European Court of Human Rights Rejects Application of Jean-Marie Le Pen

April 2010 – Strasbourg 

In a decision rendered on 20 April 2010, the European Court of Human Rights has found the application of M. Jean-Marie Le Pen, president of the French “National Front” party, to be inadmissible. For statements made about Muslims in France in a 2005 interview with Le Monde daily newspaper, Le Pen was fined 10,000 euros for “incitement to discrimination, hatred and violence towards a group of people because of their origin or their membership or non-membership of a specific ethnic group, nation, race or religion.” In 2008 the French Court of Appeal held that Le Pen’s freedom of expression was no justification for statements that were an incitement to discrimination, hatred, or violence towards a group of people, and fined him again. In 2009 the French Court of Cassation dismissed Le Pen’s appeal, rejecting his arguments that his statements were not an explicit call for hatred or discrimination and did not single out Muslims because of their religion. His reference to Islam, Le Pen argued, was not aimed at a religious faith but at a political doctrine.

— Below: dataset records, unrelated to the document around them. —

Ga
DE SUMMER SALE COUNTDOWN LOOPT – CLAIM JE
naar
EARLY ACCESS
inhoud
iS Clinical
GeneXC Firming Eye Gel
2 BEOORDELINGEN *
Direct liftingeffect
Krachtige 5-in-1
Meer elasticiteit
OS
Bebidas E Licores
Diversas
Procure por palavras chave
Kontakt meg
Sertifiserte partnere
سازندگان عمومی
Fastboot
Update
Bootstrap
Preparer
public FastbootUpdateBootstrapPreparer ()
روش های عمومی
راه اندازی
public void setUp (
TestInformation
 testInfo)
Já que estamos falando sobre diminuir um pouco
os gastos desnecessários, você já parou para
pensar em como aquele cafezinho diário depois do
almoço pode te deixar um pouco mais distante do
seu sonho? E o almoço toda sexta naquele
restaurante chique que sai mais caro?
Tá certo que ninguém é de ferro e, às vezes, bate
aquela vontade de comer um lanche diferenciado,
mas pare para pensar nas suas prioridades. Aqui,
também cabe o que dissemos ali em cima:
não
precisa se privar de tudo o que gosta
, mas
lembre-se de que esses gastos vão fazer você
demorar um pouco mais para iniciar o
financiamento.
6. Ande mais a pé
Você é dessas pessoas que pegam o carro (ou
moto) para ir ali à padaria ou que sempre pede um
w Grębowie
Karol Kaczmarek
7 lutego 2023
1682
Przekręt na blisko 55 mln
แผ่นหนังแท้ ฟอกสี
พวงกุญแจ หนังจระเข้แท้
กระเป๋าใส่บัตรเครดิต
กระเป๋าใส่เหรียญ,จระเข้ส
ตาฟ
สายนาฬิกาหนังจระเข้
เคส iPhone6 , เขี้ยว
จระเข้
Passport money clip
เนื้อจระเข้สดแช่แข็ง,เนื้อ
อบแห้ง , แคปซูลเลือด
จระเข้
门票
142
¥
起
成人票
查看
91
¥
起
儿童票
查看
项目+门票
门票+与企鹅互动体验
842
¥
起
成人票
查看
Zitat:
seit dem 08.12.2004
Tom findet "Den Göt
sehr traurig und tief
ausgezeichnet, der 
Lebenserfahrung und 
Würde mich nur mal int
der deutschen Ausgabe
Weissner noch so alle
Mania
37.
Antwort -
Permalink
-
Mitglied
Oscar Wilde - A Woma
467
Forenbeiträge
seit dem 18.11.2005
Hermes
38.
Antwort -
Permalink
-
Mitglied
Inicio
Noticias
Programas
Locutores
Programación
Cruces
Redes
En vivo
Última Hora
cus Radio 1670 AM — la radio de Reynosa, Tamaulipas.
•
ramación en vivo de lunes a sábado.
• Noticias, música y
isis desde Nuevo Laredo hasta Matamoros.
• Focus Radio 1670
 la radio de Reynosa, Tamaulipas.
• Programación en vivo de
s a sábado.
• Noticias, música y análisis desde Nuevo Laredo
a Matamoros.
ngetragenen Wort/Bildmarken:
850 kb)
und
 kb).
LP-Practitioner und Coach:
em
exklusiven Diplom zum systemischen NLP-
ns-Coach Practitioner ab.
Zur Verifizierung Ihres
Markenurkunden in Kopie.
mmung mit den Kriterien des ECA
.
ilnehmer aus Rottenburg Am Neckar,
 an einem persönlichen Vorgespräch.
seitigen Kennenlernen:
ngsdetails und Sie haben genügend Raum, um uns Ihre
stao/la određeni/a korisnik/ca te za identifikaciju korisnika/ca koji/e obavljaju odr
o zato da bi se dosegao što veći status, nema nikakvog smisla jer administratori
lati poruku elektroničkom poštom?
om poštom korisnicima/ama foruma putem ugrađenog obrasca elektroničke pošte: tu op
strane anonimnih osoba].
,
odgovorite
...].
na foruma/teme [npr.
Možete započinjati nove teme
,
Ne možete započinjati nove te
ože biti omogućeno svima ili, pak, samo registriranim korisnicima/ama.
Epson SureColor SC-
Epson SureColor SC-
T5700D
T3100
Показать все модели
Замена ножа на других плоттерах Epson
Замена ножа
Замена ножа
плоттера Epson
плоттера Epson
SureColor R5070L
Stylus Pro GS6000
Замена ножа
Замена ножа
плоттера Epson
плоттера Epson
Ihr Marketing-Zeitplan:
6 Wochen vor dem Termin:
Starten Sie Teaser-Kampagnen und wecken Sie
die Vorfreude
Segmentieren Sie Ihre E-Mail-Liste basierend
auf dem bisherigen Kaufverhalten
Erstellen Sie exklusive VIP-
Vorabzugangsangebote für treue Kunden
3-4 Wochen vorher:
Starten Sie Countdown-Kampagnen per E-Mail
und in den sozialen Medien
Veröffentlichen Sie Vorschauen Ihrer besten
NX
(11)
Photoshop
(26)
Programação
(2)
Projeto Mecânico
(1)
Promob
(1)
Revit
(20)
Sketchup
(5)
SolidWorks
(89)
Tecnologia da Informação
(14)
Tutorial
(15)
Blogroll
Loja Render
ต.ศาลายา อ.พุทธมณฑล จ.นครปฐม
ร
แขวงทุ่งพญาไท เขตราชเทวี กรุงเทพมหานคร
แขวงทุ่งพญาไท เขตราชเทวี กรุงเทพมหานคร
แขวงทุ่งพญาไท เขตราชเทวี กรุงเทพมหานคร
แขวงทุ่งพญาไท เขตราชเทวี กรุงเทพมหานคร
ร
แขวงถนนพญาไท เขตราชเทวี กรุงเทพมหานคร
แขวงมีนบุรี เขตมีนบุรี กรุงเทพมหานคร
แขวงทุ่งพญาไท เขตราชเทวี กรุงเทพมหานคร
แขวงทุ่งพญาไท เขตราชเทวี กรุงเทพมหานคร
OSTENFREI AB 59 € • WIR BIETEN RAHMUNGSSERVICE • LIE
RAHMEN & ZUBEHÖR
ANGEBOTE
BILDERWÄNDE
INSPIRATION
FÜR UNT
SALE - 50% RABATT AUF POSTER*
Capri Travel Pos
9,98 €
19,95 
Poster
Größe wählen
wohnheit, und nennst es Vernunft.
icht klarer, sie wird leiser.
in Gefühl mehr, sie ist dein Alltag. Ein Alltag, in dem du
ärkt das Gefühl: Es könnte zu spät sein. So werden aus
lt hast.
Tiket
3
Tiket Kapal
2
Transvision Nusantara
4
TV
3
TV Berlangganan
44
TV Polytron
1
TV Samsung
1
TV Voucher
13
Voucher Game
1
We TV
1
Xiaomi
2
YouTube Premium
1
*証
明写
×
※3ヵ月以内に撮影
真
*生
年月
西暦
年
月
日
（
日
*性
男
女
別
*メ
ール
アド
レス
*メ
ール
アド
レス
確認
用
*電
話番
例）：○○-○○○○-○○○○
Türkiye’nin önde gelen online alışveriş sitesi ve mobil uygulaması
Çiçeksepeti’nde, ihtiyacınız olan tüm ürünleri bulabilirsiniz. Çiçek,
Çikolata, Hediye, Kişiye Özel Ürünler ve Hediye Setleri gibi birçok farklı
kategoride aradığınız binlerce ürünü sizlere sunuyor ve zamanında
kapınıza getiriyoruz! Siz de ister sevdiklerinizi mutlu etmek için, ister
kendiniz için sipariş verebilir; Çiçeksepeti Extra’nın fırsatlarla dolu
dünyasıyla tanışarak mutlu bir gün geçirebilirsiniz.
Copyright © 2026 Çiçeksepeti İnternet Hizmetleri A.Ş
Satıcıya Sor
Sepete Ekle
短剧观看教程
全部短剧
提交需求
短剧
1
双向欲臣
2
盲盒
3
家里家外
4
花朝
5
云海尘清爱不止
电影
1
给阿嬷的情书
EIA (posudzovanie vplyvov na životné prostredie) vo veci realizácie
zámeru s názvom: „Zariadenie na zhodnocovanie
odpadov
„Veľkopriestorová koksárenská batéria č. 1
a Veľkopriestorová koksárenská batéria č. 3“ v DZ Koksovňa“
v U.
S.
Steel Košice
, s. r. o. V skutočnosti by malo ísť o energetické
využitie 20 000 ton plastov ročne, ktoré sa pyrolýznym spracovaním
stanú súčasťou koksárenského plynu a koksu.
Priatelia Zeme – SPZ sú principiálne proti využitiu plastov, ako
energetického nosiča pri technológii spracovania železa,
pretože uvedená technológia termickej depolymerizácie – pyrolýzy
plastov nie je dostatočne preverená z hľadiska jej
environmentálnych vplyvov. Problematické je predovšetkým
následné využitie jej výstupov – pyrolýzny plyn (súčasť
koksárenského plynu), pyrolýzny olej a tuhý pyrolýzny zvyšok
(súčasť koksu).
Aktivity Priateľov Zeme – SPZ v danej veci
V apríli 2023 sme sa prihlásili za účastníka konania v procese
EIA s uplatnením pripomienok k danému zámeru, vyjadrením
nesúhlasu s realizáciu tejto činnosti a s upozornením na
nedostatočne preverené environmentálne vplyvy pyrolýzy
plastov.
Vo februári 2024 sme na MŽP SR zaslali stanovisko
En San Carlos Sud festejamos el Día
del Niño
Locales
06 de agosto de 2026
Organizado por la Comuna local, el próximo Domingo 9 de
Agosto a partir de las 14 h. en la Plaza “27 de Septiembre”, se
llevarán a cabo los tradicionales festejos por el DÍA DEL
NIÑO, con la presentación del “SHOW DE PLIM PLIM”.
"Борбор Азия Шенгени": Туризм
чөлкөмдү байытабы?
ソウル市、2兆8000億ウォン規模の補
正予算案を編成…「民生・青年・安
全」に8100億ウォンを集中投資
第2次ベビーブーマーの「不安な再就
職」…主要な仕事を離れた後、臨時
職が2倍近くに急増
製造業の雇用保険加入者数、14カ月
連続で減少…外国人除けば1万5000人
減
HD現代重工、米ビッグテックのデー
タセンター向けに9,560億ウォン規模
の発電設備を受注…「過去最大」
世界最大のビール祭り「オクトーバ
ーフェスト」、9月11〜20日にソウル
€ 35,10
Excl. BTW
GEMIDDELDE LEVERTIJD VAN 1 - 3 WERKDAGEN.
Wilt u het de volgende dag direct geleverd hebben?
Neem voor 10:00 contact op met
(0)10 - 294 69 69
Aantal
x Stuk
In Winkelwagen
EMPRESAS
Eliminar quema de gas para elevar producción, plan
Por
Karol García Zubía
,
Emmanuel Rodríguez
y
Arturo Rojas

In its unanimous rejection of his application, the European Court found legitimate the French authorities’ interference with M. Le Pen’s freedom of expression as “necessary in a democratic society” to protect the reputation or rights of others. While reiterating the importance of freedom of expression in the context of political debate in a democratic society, which expression might legitimately involve a degree of exaggeration, or even provocation, the Court noted that when the speaker was an elected representative, as in this case, the Court must exercise “the strictest supervision of interferences with … freedom of expression.” As the applicant’s statements had been made in the context of a general debate on problems of varying scale linked to the settlement and integration of immigrants in their host countries, problems “which could sometimes generate misunderstanding and incomprehension,” the state should have considerable latitude in assessing the need for interference with individual freedom of expression. Finding that M. Le Pen’s comments had presented the “Muslim community” as a whole “in a disturbing light that would likely to give rise to feelings of rejection and hostility,” the Court observed that the effect was to set the French against “a community whose religious convictions were explicitly mentioned and whose rapid growth was presented as an already latent threat to the dignity and security of the French people.”